Provided material
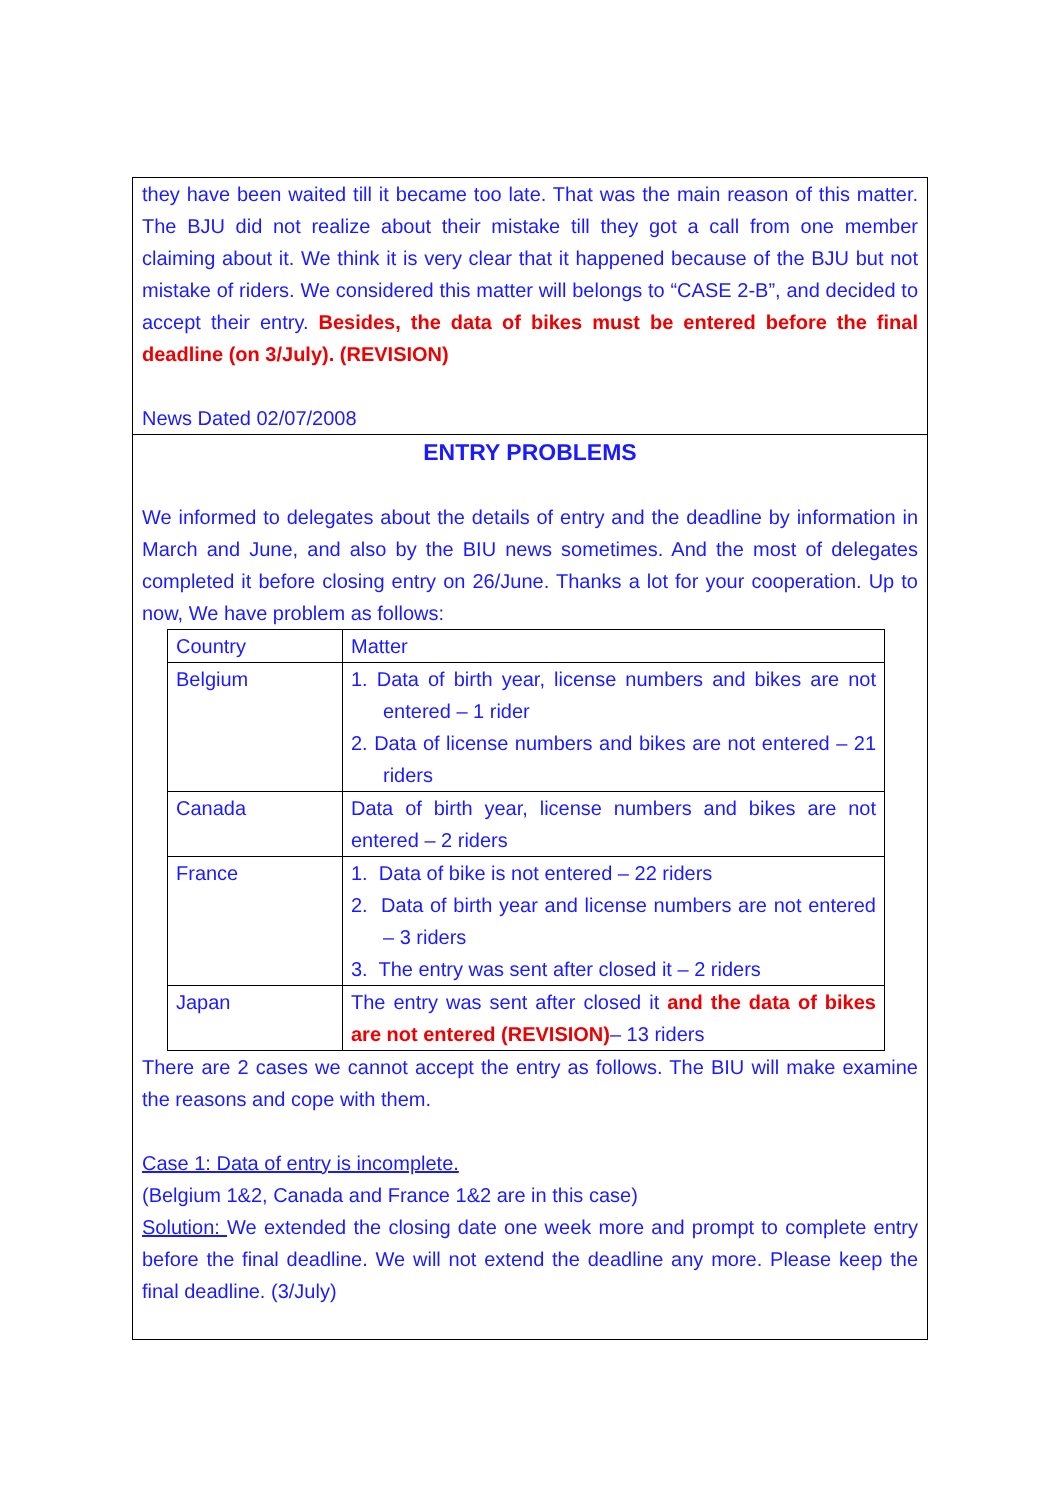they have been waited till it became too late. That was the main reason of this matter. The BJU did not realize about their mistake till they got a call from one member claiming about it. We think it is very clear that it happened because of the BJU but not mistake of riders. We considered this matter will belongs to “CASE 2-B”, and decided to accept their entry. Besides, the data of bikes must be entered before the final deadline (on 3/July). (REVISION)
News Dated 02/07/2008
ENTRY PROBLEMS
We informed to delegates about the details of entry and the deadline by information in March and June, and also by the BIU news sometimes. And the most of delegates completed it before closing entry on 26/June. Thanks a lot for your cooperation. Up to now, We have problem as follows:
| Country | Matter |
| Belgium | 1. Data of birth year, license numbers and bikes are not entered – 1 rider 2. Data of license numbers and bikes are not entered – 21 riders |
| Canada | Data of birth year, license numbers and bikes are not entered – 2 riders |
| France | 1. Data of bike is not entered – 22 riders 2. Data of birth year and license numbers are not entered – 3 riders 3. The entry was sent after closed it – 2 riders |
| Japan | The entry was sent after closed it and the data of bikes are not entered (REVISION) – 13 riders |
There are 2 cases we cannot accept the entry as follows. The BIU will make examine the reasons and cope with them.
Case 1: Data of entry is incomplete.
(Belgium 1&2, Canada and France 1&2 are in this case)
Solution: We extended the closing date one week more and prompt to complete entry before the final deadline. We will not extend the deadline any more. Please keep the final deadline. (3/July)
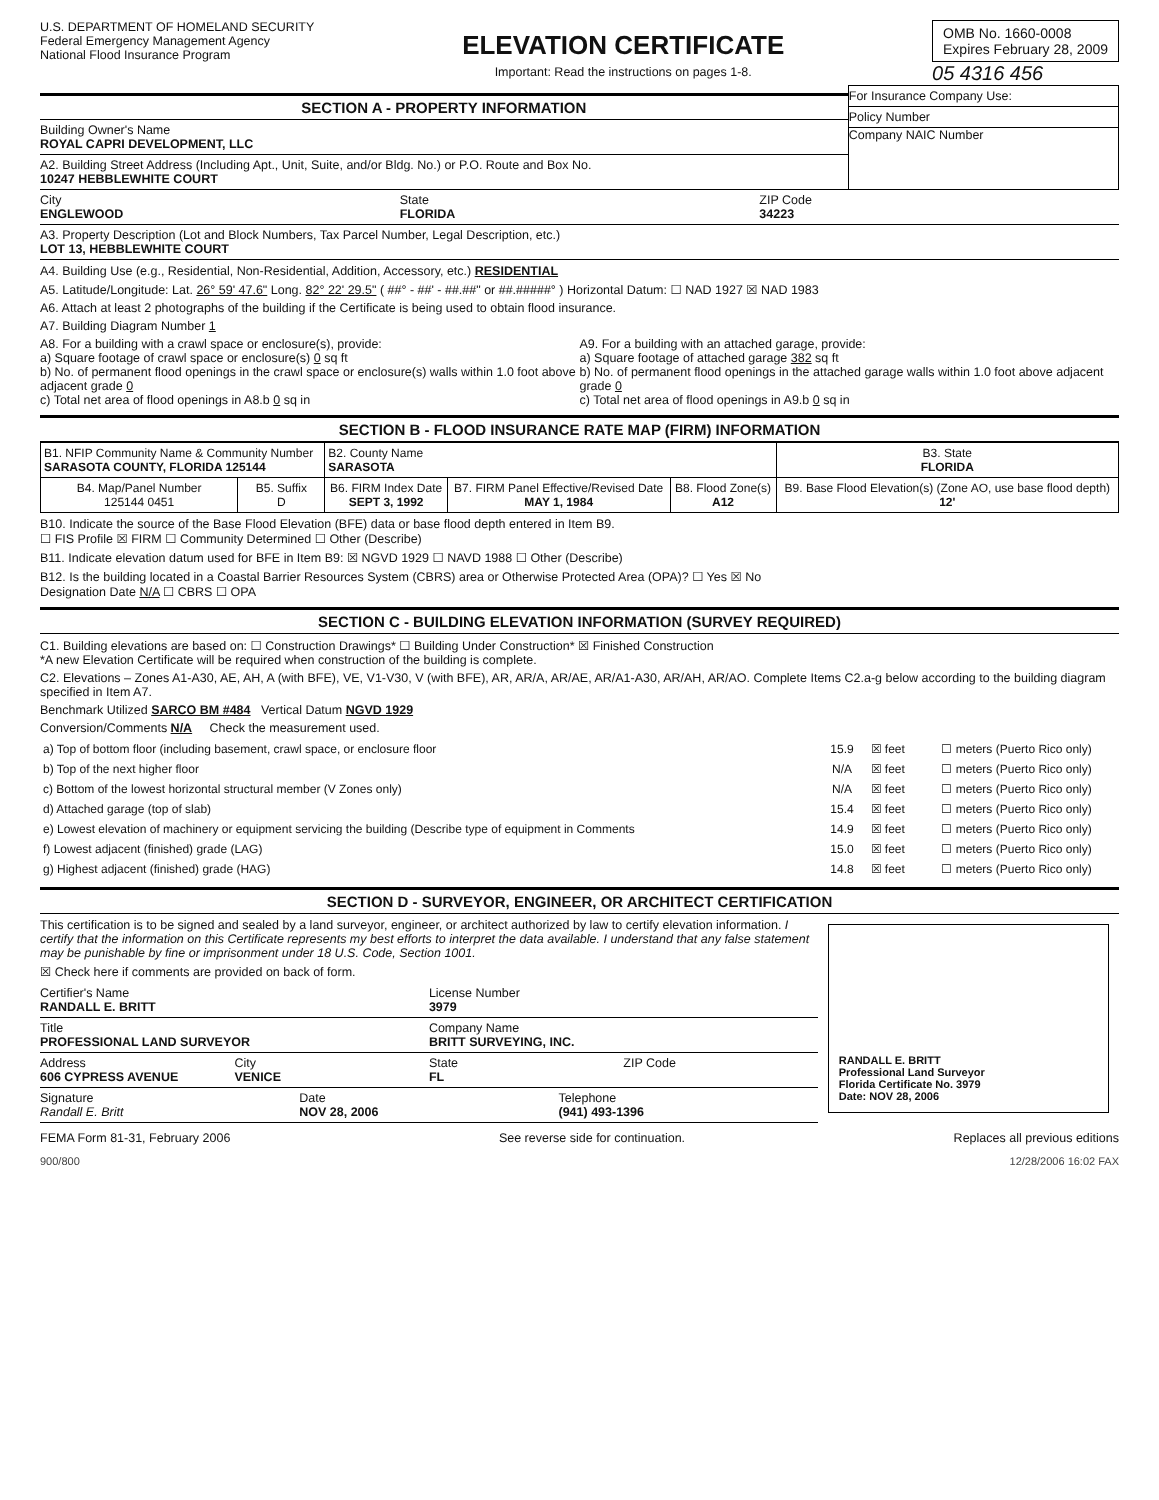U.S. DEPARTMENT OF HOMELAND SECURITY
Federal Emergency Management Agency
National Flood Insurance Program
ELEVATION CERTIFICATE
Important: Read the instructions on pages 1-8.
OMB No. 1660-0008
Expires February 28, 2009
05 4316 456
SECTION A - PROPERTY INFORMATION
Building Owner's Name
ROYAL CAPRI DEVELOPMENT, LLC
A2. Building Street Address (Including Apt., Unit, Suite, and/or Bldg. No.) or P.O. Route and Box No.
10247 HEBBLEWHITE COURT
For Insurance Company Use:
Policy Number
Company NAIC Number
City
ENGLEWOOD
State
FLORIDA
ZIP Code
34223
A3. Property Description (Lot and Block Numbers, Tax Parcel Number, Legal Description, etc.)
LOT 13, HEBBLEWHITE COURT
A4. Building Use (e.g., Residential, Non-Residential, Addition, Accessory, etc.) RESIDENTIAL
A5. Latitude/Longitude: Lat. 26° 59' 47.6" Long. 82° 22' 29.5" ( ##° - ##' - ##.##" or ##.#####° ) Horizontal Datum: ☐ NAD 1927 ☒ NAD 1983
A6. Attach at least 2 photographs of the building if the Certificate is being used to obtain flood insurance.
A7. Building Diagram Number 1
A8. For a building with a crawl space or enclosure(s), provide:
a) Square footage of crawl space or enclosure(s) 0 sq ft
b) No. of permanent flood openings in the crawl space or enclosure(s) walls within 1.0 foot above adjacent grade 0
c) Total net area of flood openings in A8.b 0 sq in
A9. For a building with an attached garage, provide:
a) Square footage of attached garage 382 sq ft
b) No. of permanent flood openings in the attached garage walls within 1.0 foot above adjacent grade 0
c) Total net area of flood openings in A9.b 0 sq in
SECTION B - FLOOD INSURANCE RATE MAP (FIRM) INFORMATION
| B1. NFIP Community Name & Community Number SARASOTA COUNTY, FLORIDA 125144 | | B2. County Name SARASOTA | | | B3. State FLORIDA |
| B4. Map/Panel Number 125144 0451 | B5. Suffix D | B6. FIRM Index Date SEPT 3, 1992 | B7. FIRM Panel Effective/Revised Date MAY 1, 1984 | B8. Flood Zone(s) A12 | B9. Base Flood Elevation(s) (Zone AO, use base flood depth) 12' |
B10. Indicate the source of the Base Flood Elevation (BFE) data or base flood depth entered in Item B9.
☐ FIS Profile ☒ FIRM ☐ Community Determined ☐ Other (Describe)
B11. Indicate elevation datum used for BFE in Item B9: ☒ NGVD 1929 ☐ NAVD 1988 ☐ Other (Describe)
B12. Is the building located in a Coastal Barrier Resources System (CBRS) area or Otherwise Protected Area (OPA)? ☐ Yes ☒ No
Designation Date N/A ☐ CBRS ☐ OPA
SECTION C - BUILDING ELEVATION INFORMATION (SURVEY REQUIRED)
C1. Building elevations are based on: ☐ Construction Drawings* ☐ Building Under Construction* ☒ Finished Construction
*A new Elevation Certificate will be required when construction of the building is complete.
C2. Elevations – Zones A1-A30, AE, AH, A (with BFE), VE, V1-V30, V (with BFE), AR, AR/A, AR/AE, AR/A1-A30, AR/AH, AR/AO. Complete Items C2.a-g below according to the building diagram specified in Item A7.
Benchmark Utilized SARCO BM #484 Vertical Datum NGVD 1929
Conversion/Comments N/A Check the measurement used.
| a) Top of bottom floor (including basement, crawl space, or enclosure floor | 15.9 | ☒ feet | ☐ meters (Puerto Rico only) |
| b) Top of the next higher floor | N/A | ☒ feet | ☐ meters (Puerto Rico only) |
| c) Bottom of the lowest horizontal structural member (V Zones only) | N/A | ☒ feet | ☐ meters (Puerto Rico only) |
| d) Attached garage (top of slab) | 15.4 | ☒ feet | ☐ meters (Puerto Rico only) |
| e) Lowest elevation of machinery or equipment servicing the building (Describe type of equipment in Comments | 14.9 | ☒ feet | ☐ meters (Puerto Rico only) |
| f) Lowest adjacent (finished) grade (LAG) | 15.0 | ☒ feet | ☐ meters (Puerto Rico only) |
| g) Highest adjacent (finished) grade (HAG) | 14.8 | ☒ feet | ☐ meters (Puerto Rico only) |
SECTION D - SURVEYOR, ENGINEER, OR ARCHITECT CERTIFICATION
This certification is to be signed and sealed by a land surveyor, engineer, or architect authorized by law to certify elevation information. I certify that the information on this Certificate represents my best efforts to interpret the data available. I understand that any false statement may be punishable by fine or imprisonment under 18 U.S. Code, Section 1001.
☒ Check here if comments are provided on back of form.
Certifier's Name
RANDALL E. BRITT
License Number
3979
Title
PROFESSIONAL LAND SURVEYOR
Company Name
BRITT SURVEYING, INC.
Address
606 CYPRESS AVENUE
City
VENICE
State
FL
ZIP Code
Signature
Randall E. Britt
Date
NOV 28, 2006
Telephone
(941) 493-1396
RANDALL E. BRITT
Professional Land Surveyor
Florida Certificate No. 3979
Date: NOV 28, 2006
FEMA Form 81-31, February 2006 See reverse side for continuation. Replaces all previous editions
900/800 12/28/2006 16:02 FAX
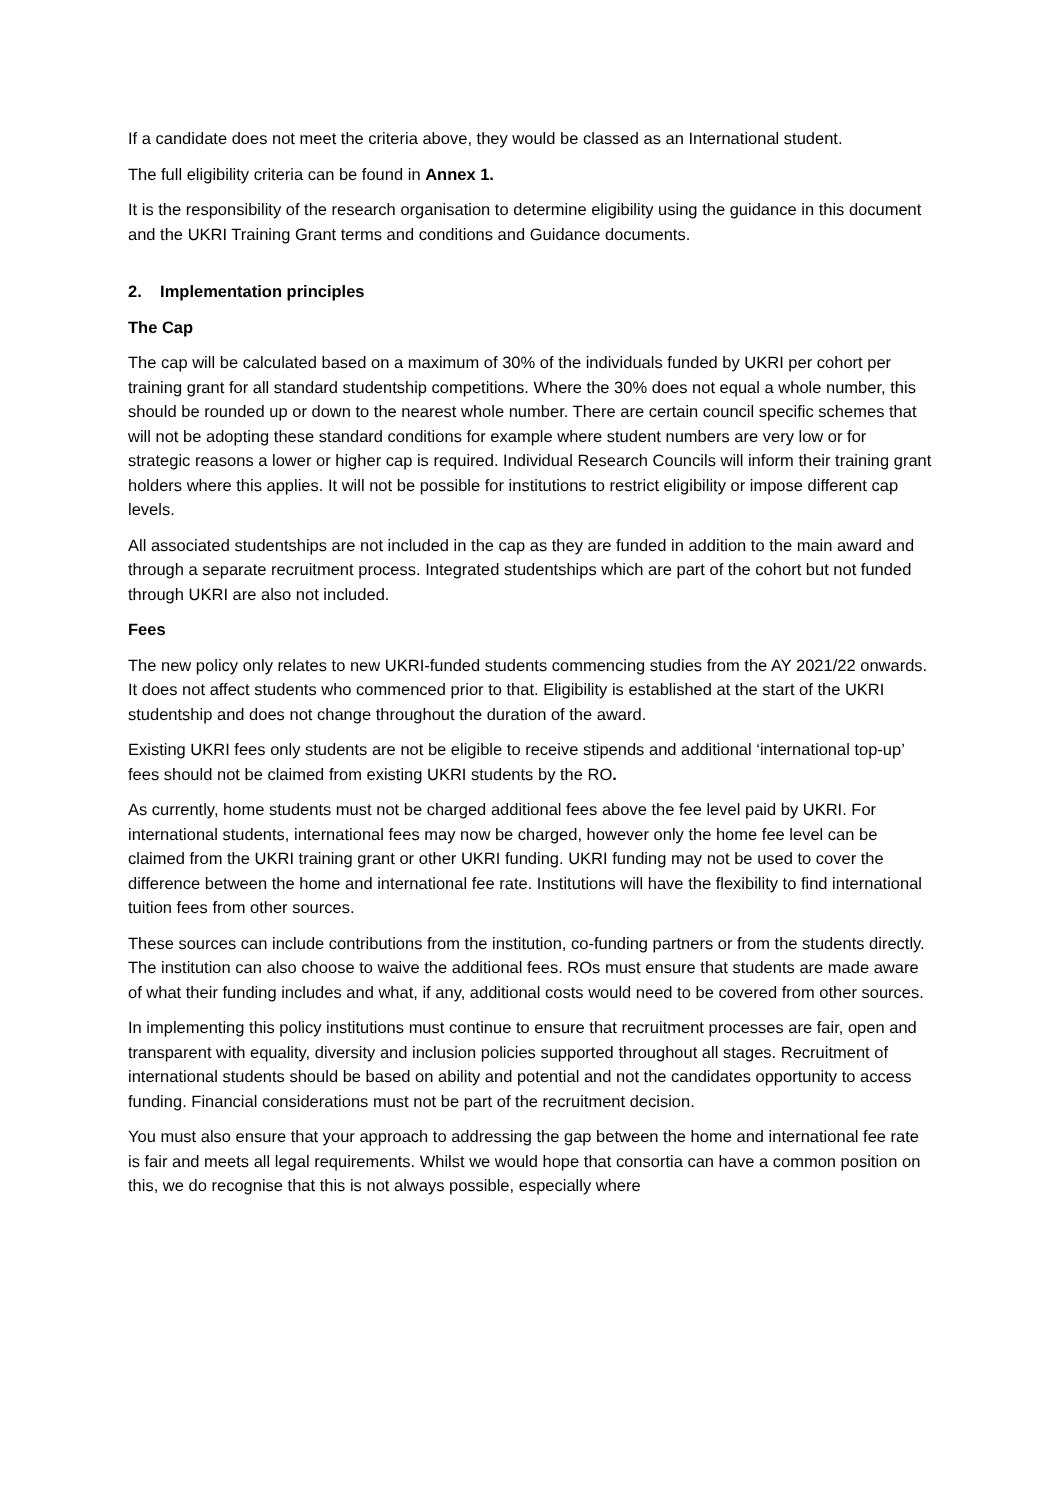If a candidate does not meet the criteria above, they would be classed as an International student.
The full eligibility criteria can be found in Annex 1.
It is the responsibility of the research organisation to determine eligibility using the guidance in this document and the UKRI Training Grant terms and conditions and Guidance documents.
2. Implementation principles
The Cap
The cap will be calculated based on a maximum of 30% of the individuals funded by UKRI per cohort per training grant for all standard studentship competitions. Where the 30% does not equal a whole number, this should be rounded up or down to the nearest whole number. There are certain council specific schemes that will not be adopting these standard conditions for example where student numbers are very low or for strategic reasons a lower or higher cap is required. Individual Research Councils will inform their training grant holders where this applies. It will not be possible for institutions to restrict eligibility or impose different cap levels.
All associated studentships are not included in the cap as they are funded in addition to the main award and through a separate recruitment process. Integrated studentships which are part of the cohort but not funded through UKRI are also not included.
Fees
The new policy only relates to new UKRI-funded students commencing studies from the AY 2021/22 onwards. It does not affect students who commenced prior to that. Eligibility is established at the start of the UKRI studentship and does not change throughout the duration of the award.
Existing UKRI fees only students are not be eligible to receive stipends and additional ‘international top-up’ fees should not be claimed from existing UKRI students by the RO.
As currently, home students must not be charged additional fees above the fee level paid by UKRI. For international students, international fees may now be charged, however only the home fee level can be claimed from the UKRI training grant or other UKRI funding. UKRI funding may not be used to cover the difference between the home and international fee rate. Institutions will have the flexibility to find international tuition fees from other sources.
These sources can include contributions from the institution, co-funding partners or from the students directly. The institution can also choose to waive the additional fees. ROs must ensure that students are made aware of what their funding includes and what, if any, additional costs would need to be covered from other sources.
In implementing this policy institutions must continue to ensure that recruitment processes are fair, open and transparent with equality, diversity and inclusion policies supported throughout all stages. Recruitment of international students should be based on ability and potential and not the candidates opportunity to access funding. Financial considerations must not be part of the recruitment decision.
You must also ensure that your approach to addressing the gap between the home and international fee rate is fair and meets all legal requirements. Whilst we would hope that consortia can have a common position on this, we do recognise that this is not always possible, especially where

Your objective
Above are the entries. Quote exactly the lines from the one bearing "Country | Matter |" through the one bearing "entered – 2 riders |".

Answer area
| Country | Matter |
| Belgium | 1. Data of birth year, license numbers and bikes are not entered – 1 rider 2. Data of license numbers and bikes are not entered – 21 riders |
| Canada | Data of birth year, license numbers and bikes are not entered – 2 riders |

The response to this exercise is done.